Now, as for recent developments, I got side-tracked after noticing my utility room (which I did not check up on all winter) had an issue with condensation, and I found black mold running down a couple of concrete walls.

I ended up using the concrobium stuff to combat it. And also used their new stain remover. Unfortunately, their stain remover was only partially a success, so I'll worry about de-staining that room later.

Back to the reno job... some (bad) news. I decided to check on a loose tile on the side-wall to the tub. The loose tile was near the top, not the bottom as ironic as it may seem. And then the worse news, this would also not be a single-tile patch up, I was able to manually pry off 1/3 of the tiles from the top of the side-wall with just my own fingers!

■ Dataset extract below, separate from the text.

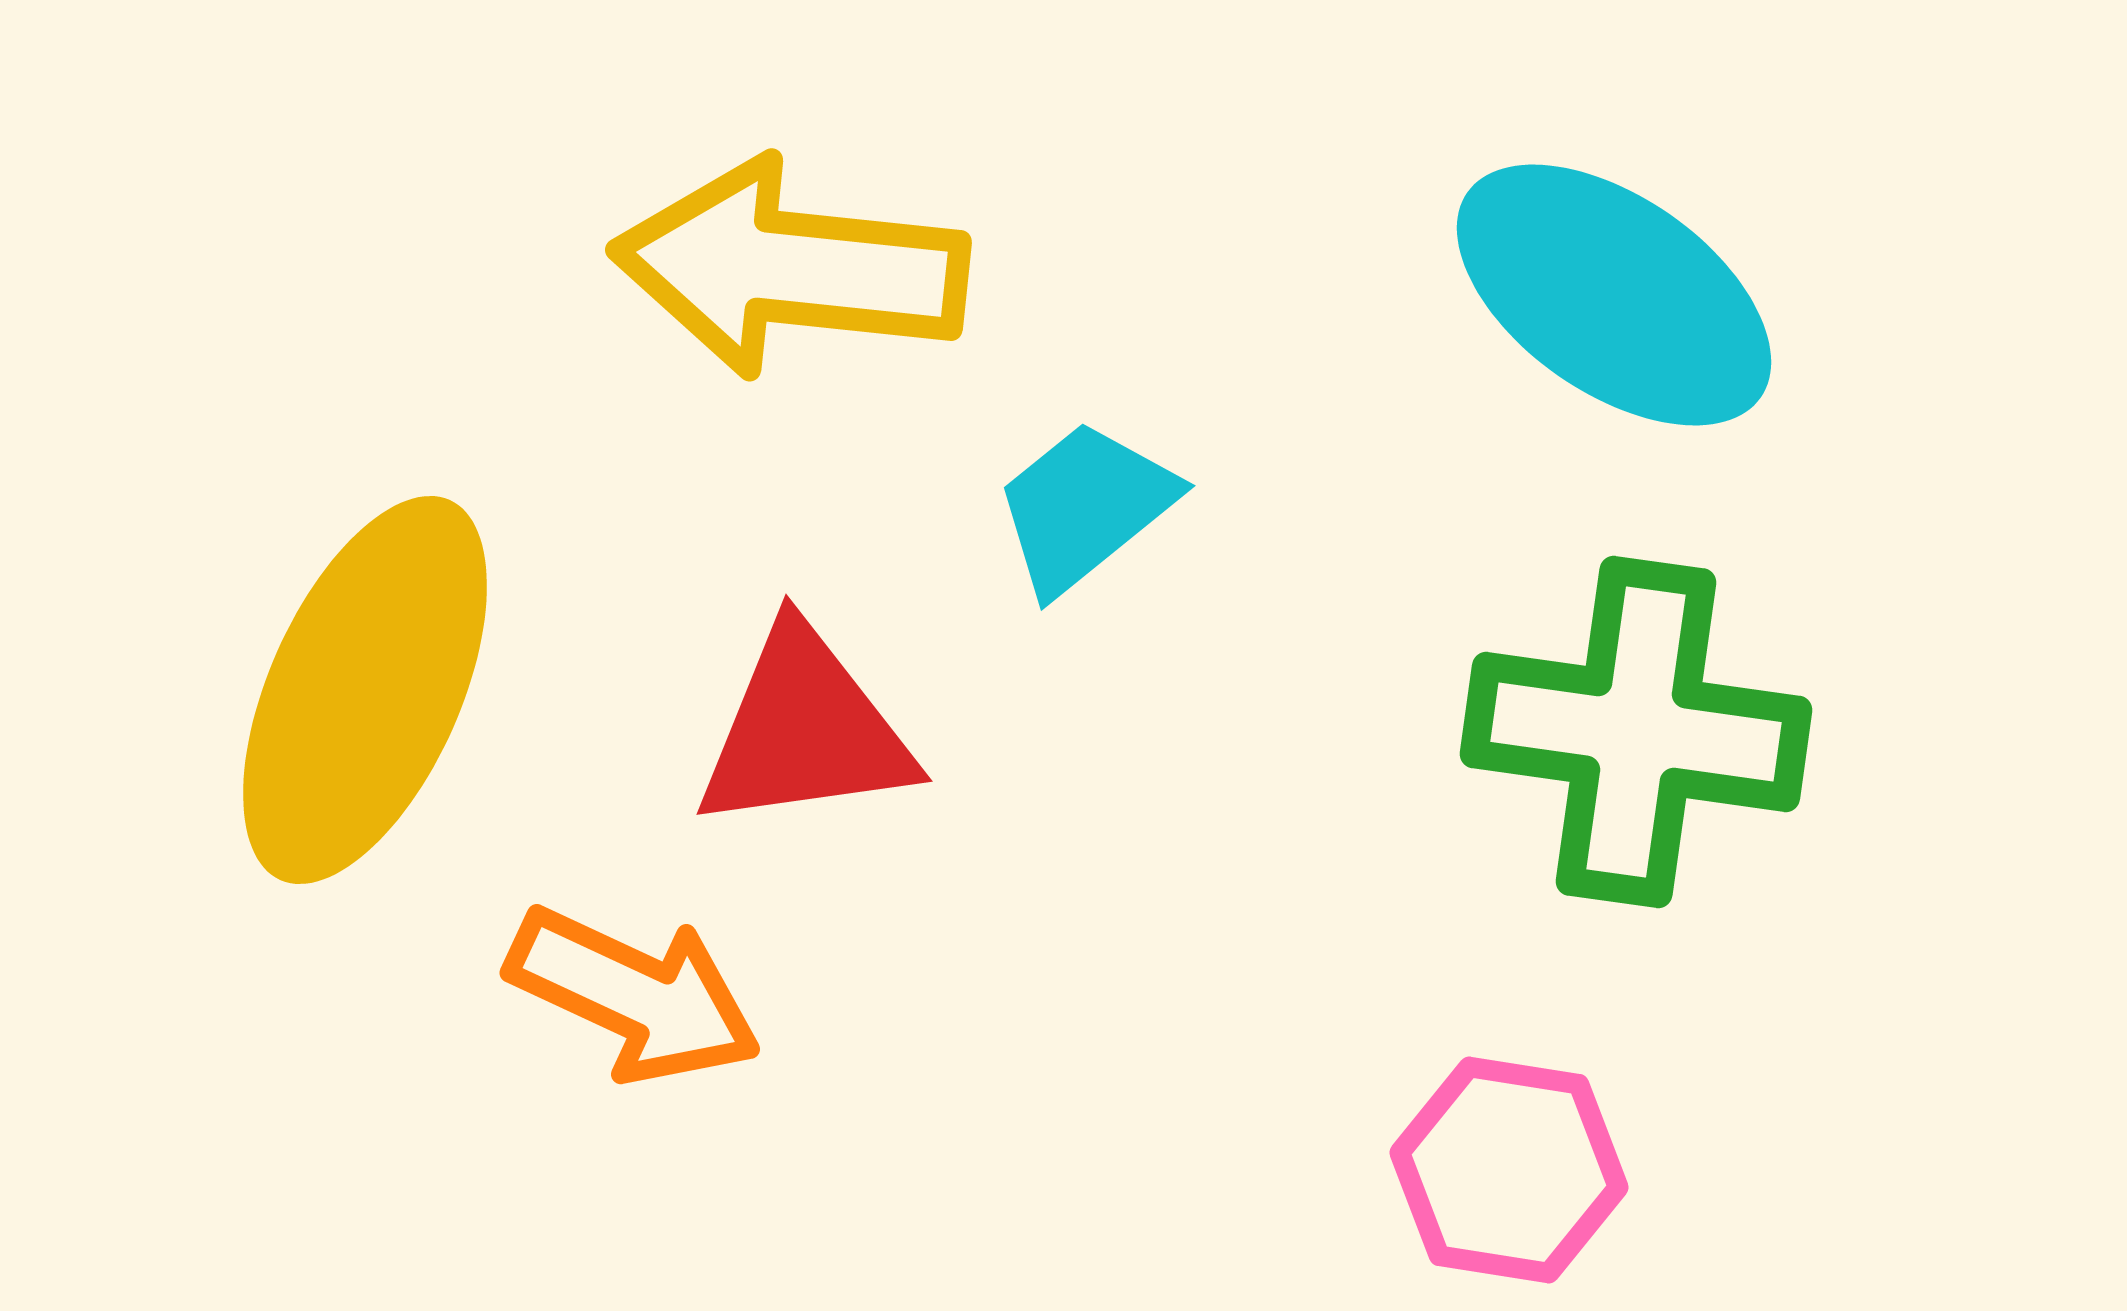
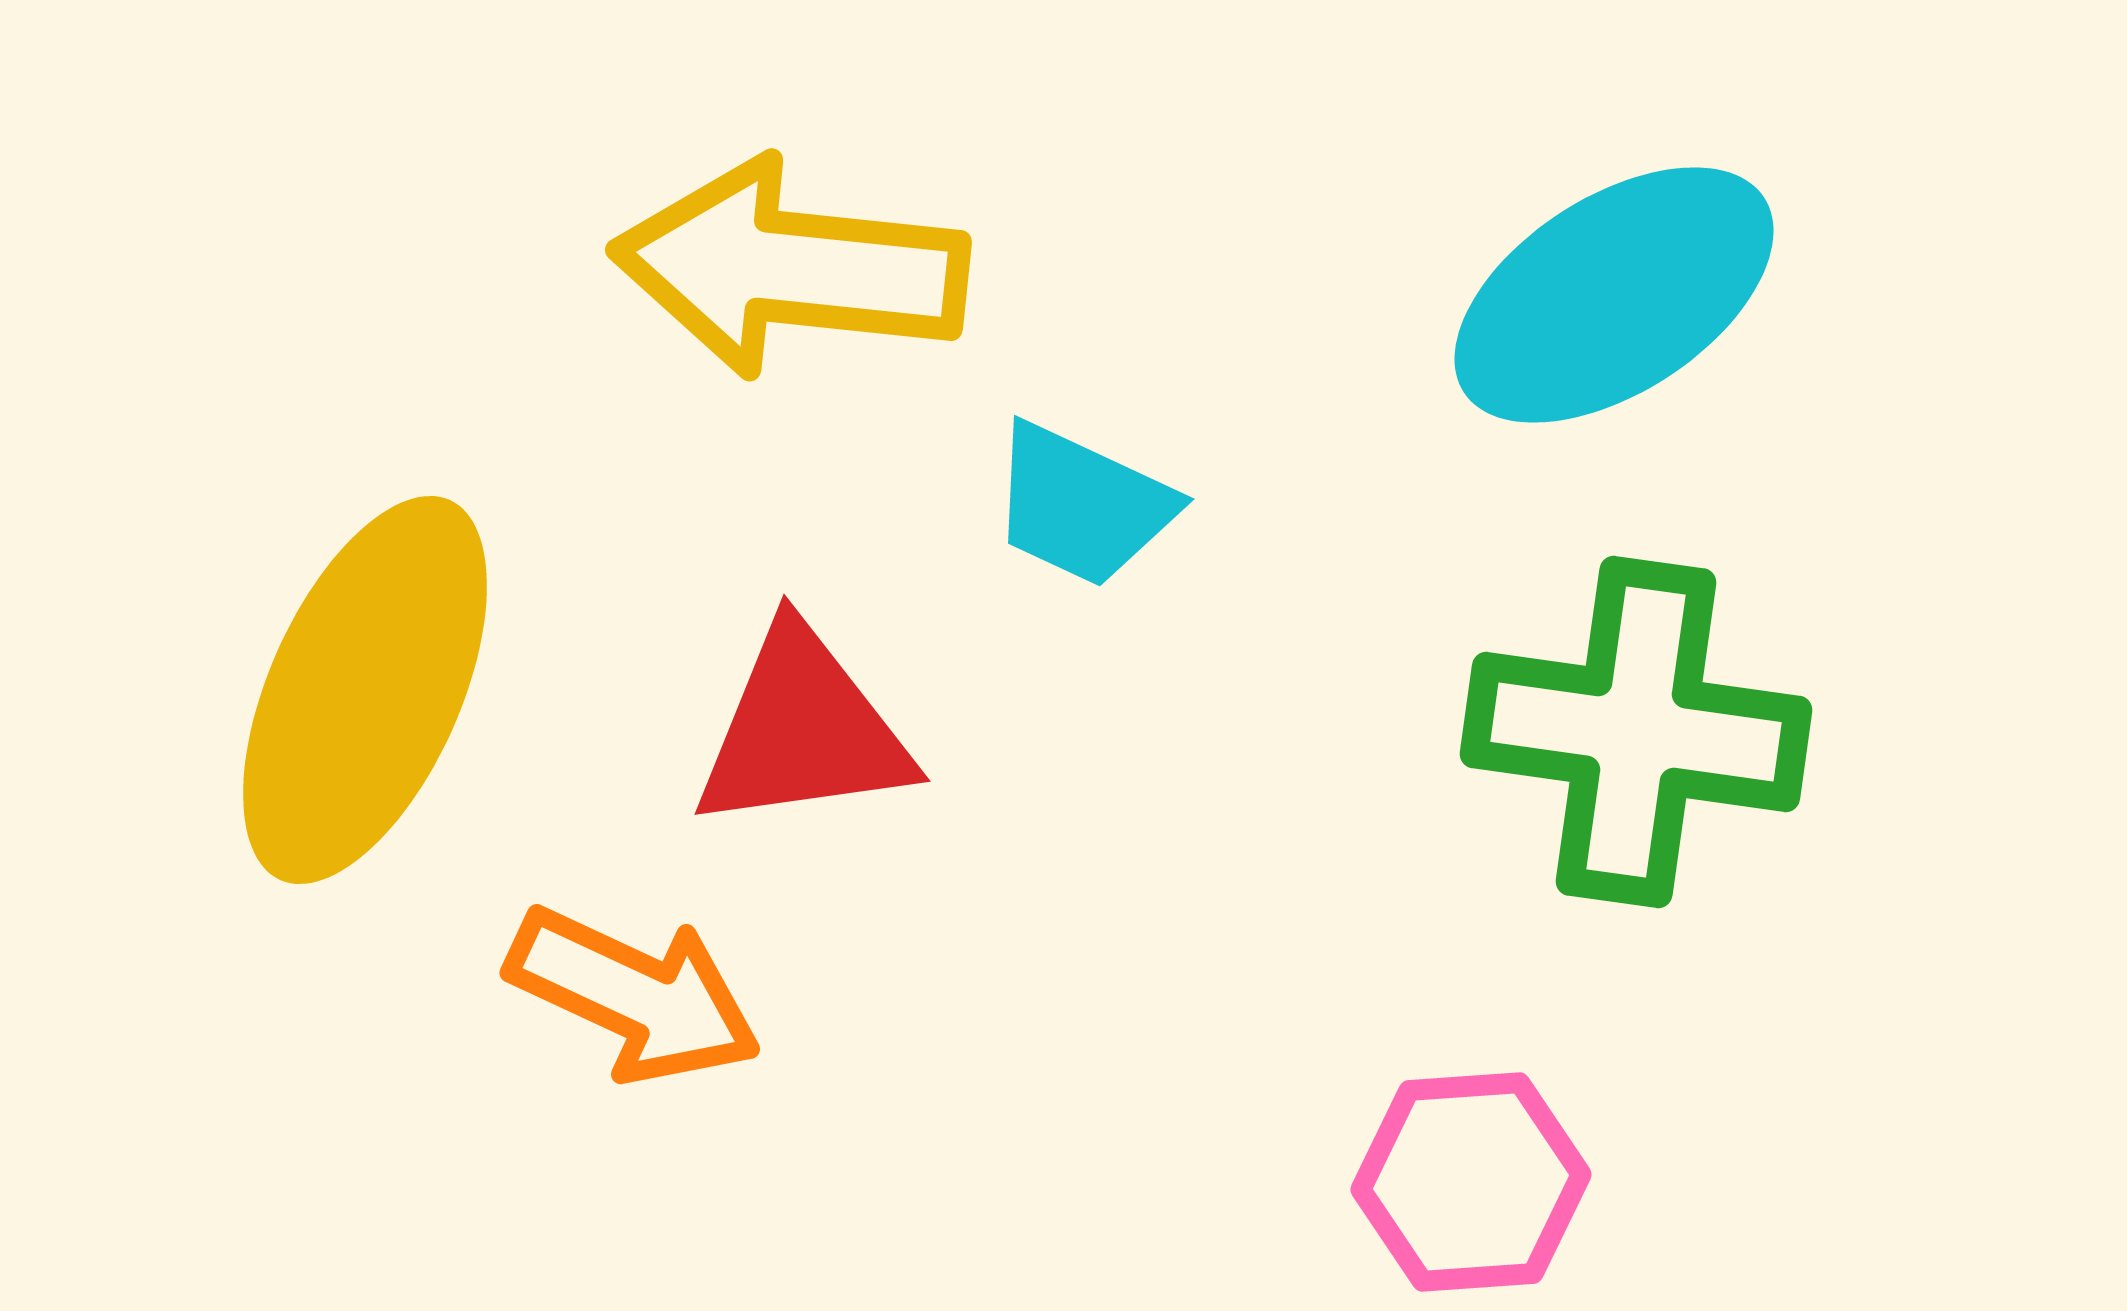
cyan ellipse: rotated 68 degrees counterclockwise
cyan trapezoid: moved 3 px left, 2 px up; rotated 116 degrees counterclockwise
red triangle: moved 2 px left
pink hexagon: moved 38 px left, 12 px down; rotated 13 degrees counterclockwise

As soon as I got lower than that, the thinset is almost like concrete, and I can't even pry the tiles off without manually breaking them painstakingly. I even bought an oscillating saw with hard-scrapers, and that won't even do the job for me. So I defaulted to hammering in scrapper tool for the time being.

For some unknown reason, on the whole upper region where the tiles all practically fell off, the thinset stuck to the back of the tiles, but separated from the wall. I'm not sure what caused that, perhaps they failed to do something during the original install (didn't mix well enough?).

So I will have to do tiling on at least 1.5 walls at this point...

Will try to pick up a 2n'd cement-board this weekend, as I'm going to need it anyhow. And perhaps a few more tools...

Oh, I'll need a corner bead as well. I've heard it said for bathrooms one should go for a bead made out of plastic or fiberglass instead of the metal ones.